Is there any gotcha that I am clearly missing to account for? Is there any other reason why state is not preserved across EventTimeTumblingWindows for a processWindowFunction that uses a MapState defined as follows:
private MapState<UserDefinedEnum, Boolean> activeSessionStore;
@Override
public void open(Configuration parameters) throws Exception {
activeSessionStore = getRuntimeContext().getMapState(new MapStateDescriptor<IUEventType, Boolean>(
"name", UserDefinedEnum.class, Boolean.class));
}
Here's the actual class with bloat removed and as per @David's and @ShemTov's suggestions:
public class IUFeatureStateCombiner extends ProcessWindowFunction<IUSessionMessage, IUSessionMessage, IUMonitorFeatureKey, TimeWindow> {
private final static MapStateDescriptor<IUEventType, Boolean> desc = new MapStateDescriptor<IUEventType, Boolean>(
"store", IUEventType.class, Boolean.class);
private final Logger LOGGER = LoggerFactory.getLogger(IUFeatureStateCombiner.class);
@Override
public void process(IUMonitorFeatureKey iuMonitorFeatureKey, Context context, Iterable<IUSessionMessage> elements, Collector<IUSessionMessage> out) throws Exception {
...
MapState<IUEventType, Boolean> activeSessionStore = context.globalState().getMapState(desc);
Iterable<Entry<IUEventType, Boolean>> lastFeatureStates = activeSessionStore.entries(); // <-------- This returns an empty iterable
// even though I populated activeSessionStore with some values in the previous invocation of process()
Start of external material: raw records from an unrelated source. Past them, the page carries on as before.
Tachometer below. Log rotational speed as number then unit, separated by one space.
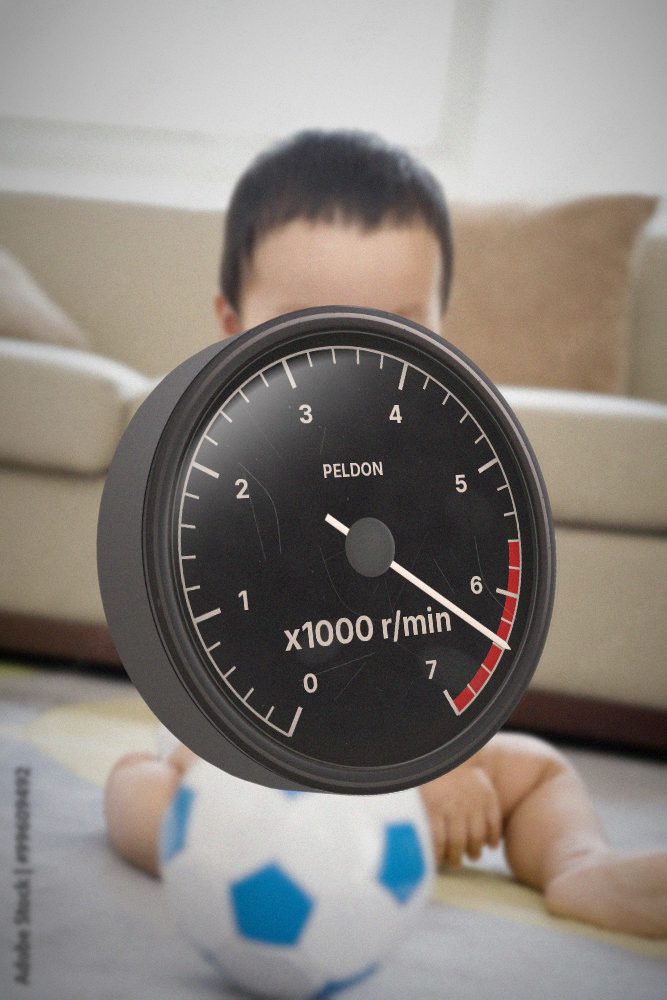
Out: 6400 rpm
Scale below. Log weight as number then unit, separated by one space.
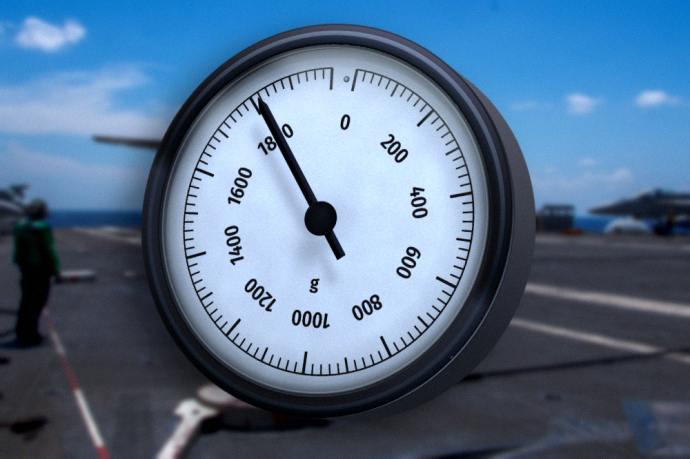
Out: 1820 g
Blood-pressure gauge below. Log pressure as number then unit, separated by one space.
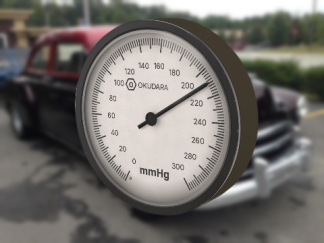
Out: 210 mmHg
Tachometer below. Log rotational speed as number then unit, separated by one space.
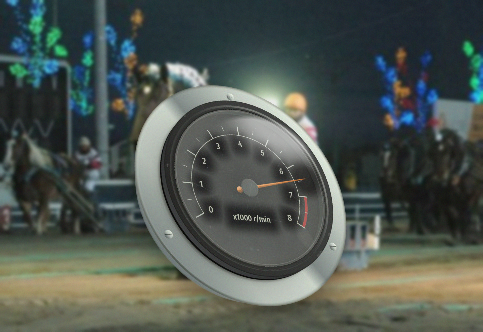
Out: 6500 rpm
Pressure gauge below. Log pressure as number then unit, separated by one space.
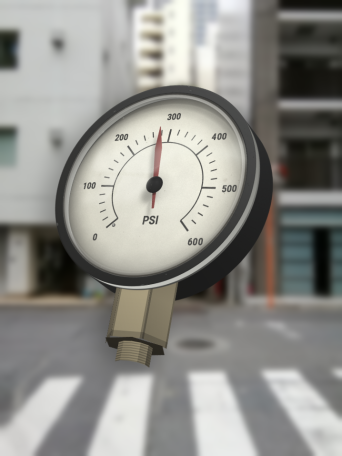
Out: 280 psi
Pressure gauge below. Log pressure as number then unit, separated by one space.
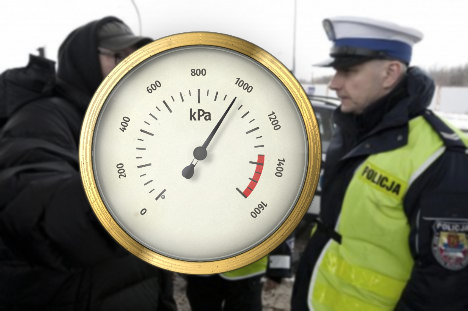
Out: 1000 kPa
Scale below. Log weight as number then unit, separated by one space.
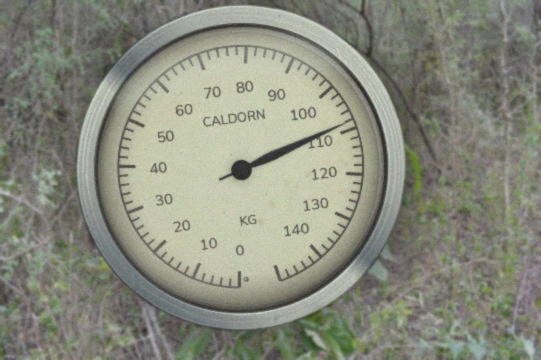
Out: 108 kg
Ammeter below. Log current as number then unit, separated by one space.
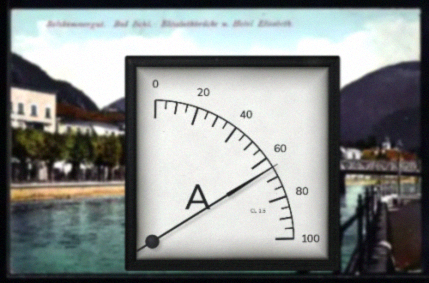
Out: 65 A
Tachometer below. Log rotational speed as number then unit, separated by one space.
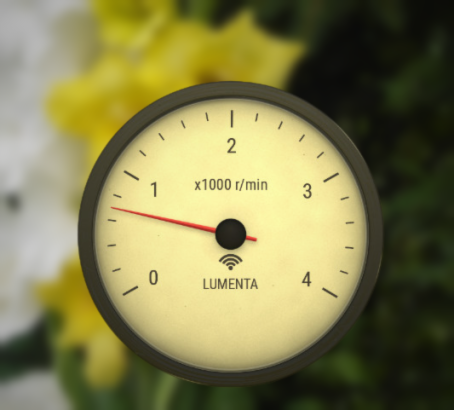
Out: 700 rpm
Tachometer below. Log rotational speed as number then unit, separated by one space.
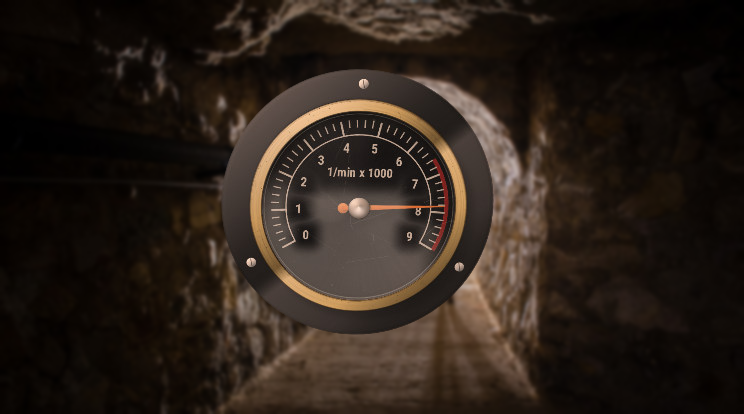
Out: 7800 rpm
... do something based on lastFeatureStates....
activeSessionStore.put(...);
}
@Override
public void clear(Context context) throws Exception {
context.globalState().getMapState(desc).clear();
}
}
And I invoke it using :
inputStream.keyBy(IUSessionMessage::getMonitorFeatureKey).
window(TumblingEventTimeWindows.of(Time.milliseconds(1000L))).
process(new IUFeatureStateCombiner())
This still has the problem, I get an empty iterable in the second invocation of process() even though I populated the state in the previous invocation.
Edit: Problem solved, the clear() method should not be invoked since this is a global state.